DFM has asked for ballpark pricing from bidders so far, to determine the finalists. Soon, it will ask for the final offers, then pick one and try to negotiate to completion.
What will the price look like?
I reported last year (“The newsonomics of Digital First Media’s coming sale”) that the company produced about $120-$125 million in earnings. That’s at a roughly 10 or 11 percent margin rate, with many of the smaller papers throwing off in excess of 20 percent; the metros’ performance is sub-par. DFM would love to get a 5× multiple, or more than $600 million for the whole company, however it gets sold. A multiple of 4 is more likely, given the last year’s sales. Continued ad decline, and the sense that DFM’s half decade of cuts haven’t left a lot more that a new owner (even a smart cost-cutting-by-second-nature private equity company) can cut, will lower bids. They could come in as low as 3.5. On the other end, it’s of course the bidding, the competition, that could lead someone to go 4.5 or higher.
Buyers now know what’s in and what’s out of the deal. Real estate — often a prime plum to buyers — is out. Much has been sold, and the rest will be separately taken to market. Digital First Ventures is out as well. What’s in? The pension obligations.

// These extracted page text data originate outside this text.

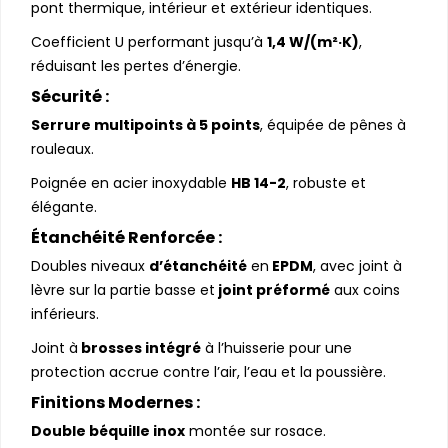
pont thermique, intérieur et extérieur identiques.
Coefficient U performant jusqu’à
1,4 W/(m²·K)
,
réduisant les pertes d’énergie.
Sécurité :
Serrure multipoints à 5 points
, équipée de pênes à
rouleaux.
Poignée en acier inoxydable
HB 14-2
, robuste et
élégante.
Étanchéité Renforcée :
Doubles niveaux
d’étanchéité
en
EPDM
, avec joint à
lèvre sur la partie basse et
joint préformé
aux coins
inférieurs.
Joint à
brosses intégré
à l’huisserie pour une
protection accrue contre l’air, l’eau et la poussière.
Finitions Modernes :
Double béquille inox
montée sur rosace.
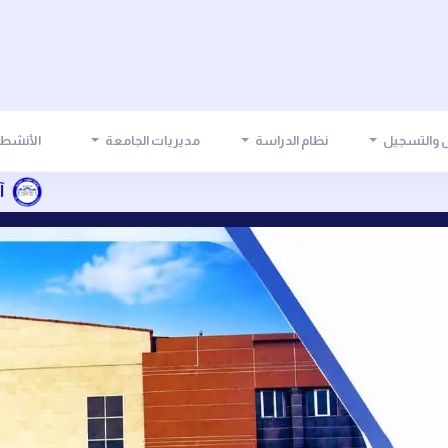
ل والتسجيل
نظام الدراسة
مديريات الجامعة
الأنشطة
آلية تسديد أقس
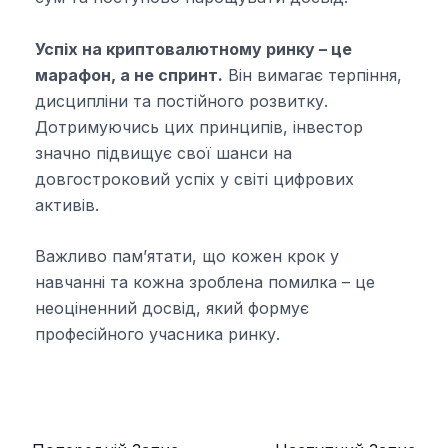
Успіх на криптовалютному ринку – це
марафон, а не спринт.
Він вимагає терпіння,
дисципліни та постійного розвитку.
Дотримуючись цих принципів, інвестор
значно підвищує свої шанси на
довгостроковий успіх у світі цифрових
активів.
Важливо пам’ятати, що кожен крок у
навчанні та кожна зроблена помилка – це
неоціненний досвід, який формує
професійного учасника ринку.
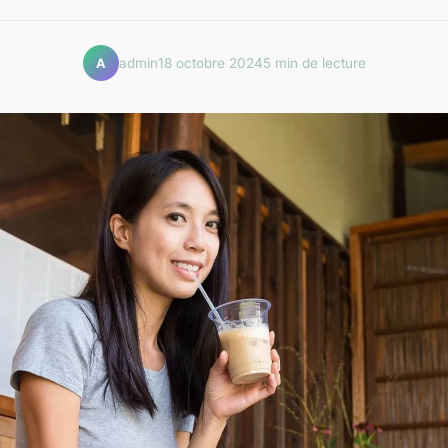
admin
18 octobre 2024
5 min de lecture
A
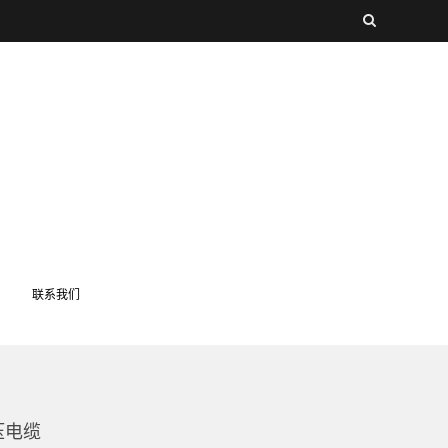
联系我们
压电缆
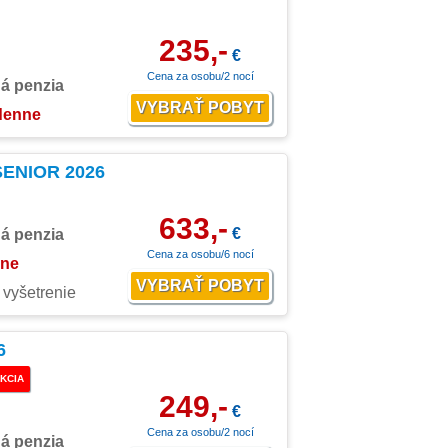
235,-
€
Cena za osobu/2 nocí
ná penzia
 denne
SENIOR 2026
633,-
€
ná penzia
Cena za osobu/6 nocí
nne
 vyšetrenie
6
KCIA
249,-
€
Cena za osobu/2 nocí
ná penzia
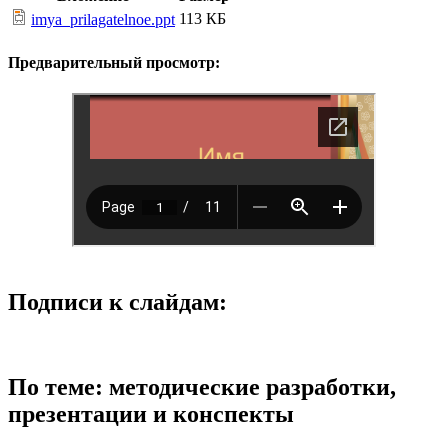
113 КБ
imya_prilagatelnoe.ppt
Предварительный просмотр:
Подписи к слайдам:
По теме: методические разработки,
презентации и конспекты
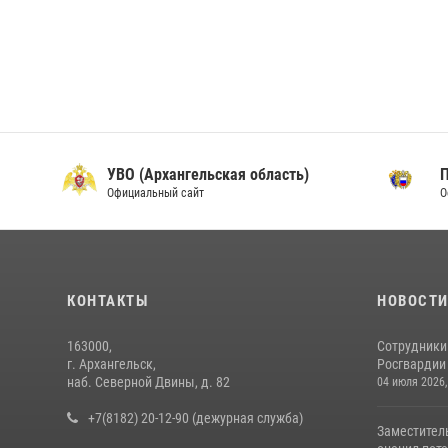
УВО (Архангельская область)
Официальный сайт
О
КОНТАКТЫ
НОВОСТ
163000,
Сотрудники
г. Архангельск,
Росгвардии 
наб. Северной Двины, д. 82
04 июля 2026,
+7(8182) 20-12-90 (дежурная служба)
Заместител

Add those three decisions together, and it all makes it tougher for buyers to justify bids on the high end of DFM’s hopes. The dream of a bottom-feeding deal must be tempered by the fear of getting stuck in the muck.

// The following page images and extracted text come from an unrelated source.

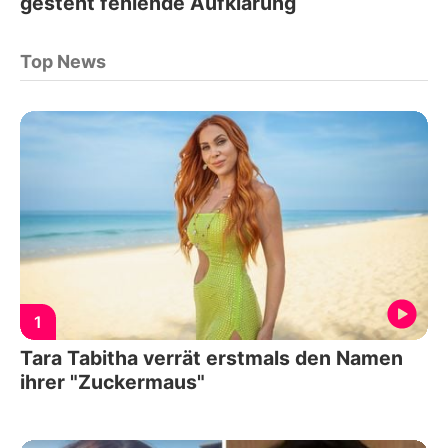
gesteht fehlende Aufklärung
Top News
1
Tara Tabitha verrät erstmals den Namen
ihrer "Zuckermaus"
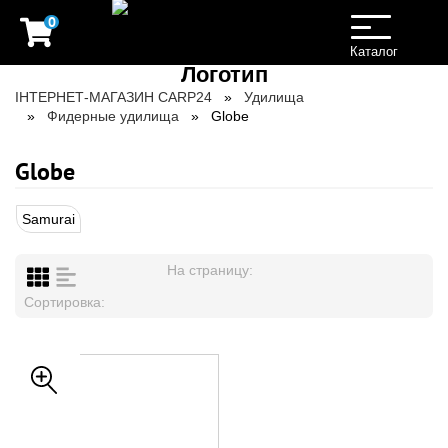
0
Toggle
navigation
Каталог
ІНТЕРНЕТ-МАГАЗИН CARP24
Удилища
Фидерные удилища
Globe
Globe
Samurai
На страницу:
Сортировка:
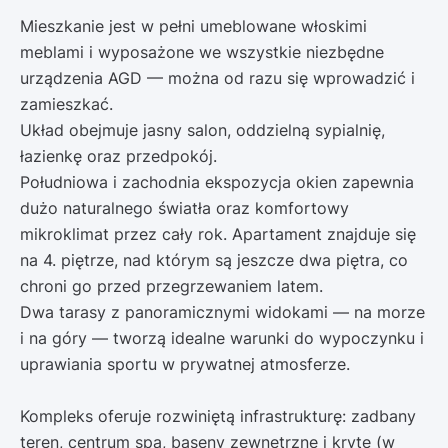
Mieszkanie jest w pełni umeblowane włoskimi
meblami i wyposażone we wszystkie niezbędne
urządzenia AGD — można od razu się wprowadzić i
zamieszkać.
Układ obejmuje jasny salon, oddzielną sypialnię,
łazienkę oraz przedpokój.
Południowa i zachodnia ekspozycja okien zapewnia
dużo naturalnego światła oraz komfortowy
mikroklimat przez cały rok. Apartament znajduje się
na 4. piętrze, nad którym są jeszcze dwa piętra, co
chroni go przed przegrzewaniem latem.
Dwa tarasy z panoramicznymi widokami — na morze
i na góry — tworzą idealne warunki do wypoczynku i
uprawiania sportu w prywatnej atmosferze.
Kompleks oferuje rozwiniętą infrastrukturę: zadbany
teren, centrum spa, baseny zewnętrzne i kryte (w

Throughout the process, DFM president Steve Rossi maintains his expanded role of the enforcer. Continuing ad losses mean publishers have been told to make new layoffs, as recently as this month, to maintain profit margin. Every dollar of proven profit, of course, may get multiplied by three to five in the sale.
So, what are the buyers’ theories that may lead to the corporate altar? It’s a familiar list:
- Greater efficiency, in workflows, centralized services, and use of all the technologies changing the nature of news production and distribution.
- Revenue strategies that focus beyond the core ad and subscription business, on marketing services, content marketing, events, and more. DFM’s marketing services AdTaxi business is one that would-be buyers assess for its potential growth.
- Advance-like strategies that could cut days of frequency.
Only if a buyer could execute to a high degree on any of these theories — higher than newspaper companies have yet achieved — could the strategy be borne out. That’s a big if — but it may encouraging that there are those who want to try. It will only be encouraging, though, if the actual news products — groundbreaking digital ones, in addition to still-smart print ones — improve. That’s not just an erstwhile journalist’s hope. It’s a business proposition increasingly proven out in this era. We should not expect Jeff Bezos-like or John Henry-like major reinvestment in content — but a three-year continuance (or even deepening) of the current DFM scheme to cut consumer product to maintain the profit number becomes less and less sustainable.